27 863 Betalingsverkeer

Nr. 70 BRIEF VAN DE MINISTER VAN FINANCIËN

Aan de Voorzitter van de Tweede Kamer der Staten-Generaal

Den Haag, 21 februari 2017

Bijgaand treft u de antwoorden aan op de vragen en opmerkingen bij het verslag van het schriftelijk overleg over mijn brief van 30 mei 2016 en de daarbij gevoegde Jaarrapportage 2015 van het Maatschappelijk Overleg Betalingsverkeer (MOB) (Kamerstuk 27 863, nr. 69).
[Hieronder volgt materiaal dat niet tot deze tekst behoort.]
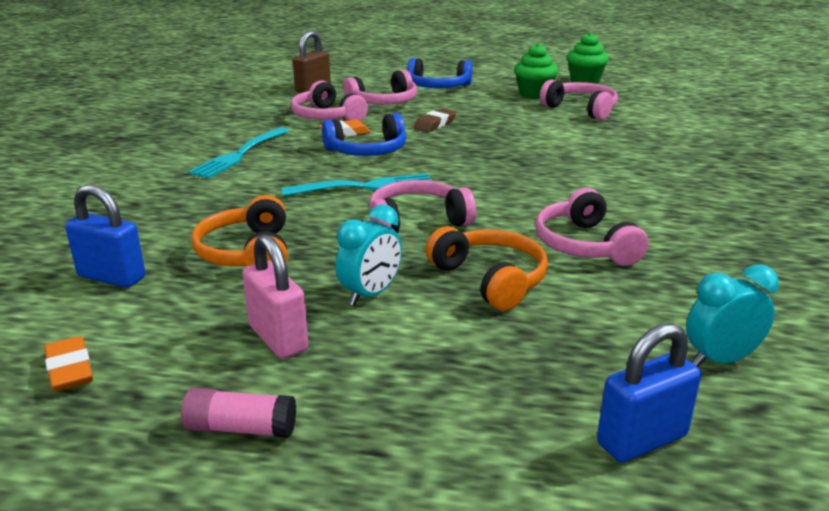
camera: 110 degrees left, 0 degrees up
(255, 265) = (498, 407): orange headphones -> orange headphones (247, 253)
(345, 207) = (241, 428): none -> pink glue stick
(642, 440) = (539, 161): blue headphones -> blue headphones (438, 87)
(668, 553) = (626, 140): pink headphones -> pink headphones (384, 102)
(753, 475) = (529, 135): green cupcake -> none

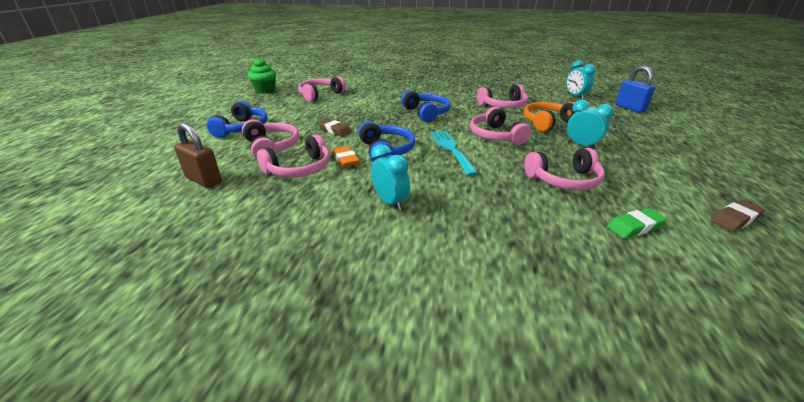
camera: 90 degrees left, 5 degrees up
(70, 370) = (735, 219): orange eraser -> brown eraser
(111, 277) = (634, 227): blue padlock -> green eraser
(240, 154) = (390, 202): turquoise fork -> turquoise clock
(241, 428) = (709, 166): pink glue stick -> none
(247, 253) = (564, 180): orange headphones -> pink headphones
(278, 338) = (640, 164): pink padlock -> none
(518, 175) = (426, 113): none -> blue headphones
(534, 95) = (284, 103): green cupcake -> none

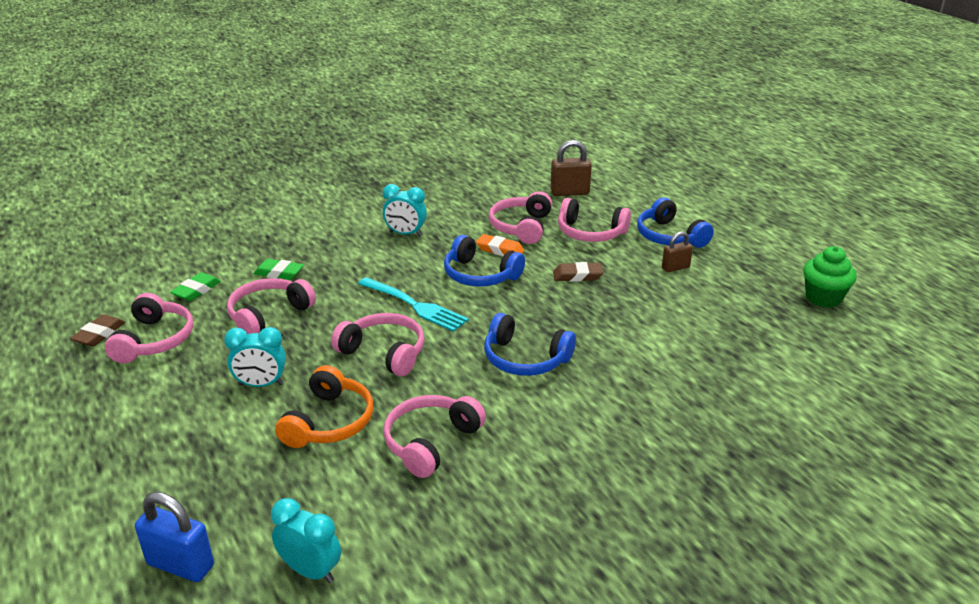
camera: 140 degrees right, 0 degrees up
(282, 116) = (675, 268): none -> brown padlock
(320, 95) = (735, 327): pink headphones -> pink headphones (154, 340)
(540, 212) = (279, 273): none -> green eraser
Tevens treft u het rapport «Bereikbaarheidsmonitor 2016» aan1. Met dit driejaarlijks onderzoek van het MOB worden ontwikkelingen en trends in de bereikbaarheid en toegankelijkheid van betaaldiensten in beeld gebracht. Uit de enquête blijkt dat respondenten tevreden zijn over de toegankelijkheid en bereikbaarheid van het betalingsverkeer. Deze conclusie is onveranderd ten opzichte van de metingen in 2007, 2010 en 2013. Uit de enquête blijkt voorts dat kwetsbare groepen het in 2016 moeilijker vinden zelfstandig hun basis-betaaldiensten uit te voeren in vergelijking met 2013.2 Hierbij merkt het MOB op dat een directe vergelijking tussen 2016 en 2013 om diverse redenen niet geheel opportuun is.3 Het MOB zal in 2017 een analyse uitvoeren naar de knelpunten van deze groepen.

De Minister van Financiën, J.R.V.A. Dijsselbloem


X Noot
1

Raadpleegbaar via www.tweedekamer.nl.

X Noot
2

Tabel 3.5, p. 24 Bereikbaarheidsmonitor 2016.

X Noot
3

Zo is de vraagstelling om het zelfstandig uitvoeren van activiteiten te meten in 2016 verfijnd t.o.v. 2013. Ook is de doelgroepen samenstelling tussen 2016 en 2013 gewijzigd: de gemiddelde leeftijd van respondenten is in 2016 ongeveer 10 jaar hoger dan in 2013, hetgeen er mogelijk toe heeft geleid dat meer respondenten aangaven dat zij niet meer zelfstandig hun basisbetaaldiensten kunnen uitoefenen.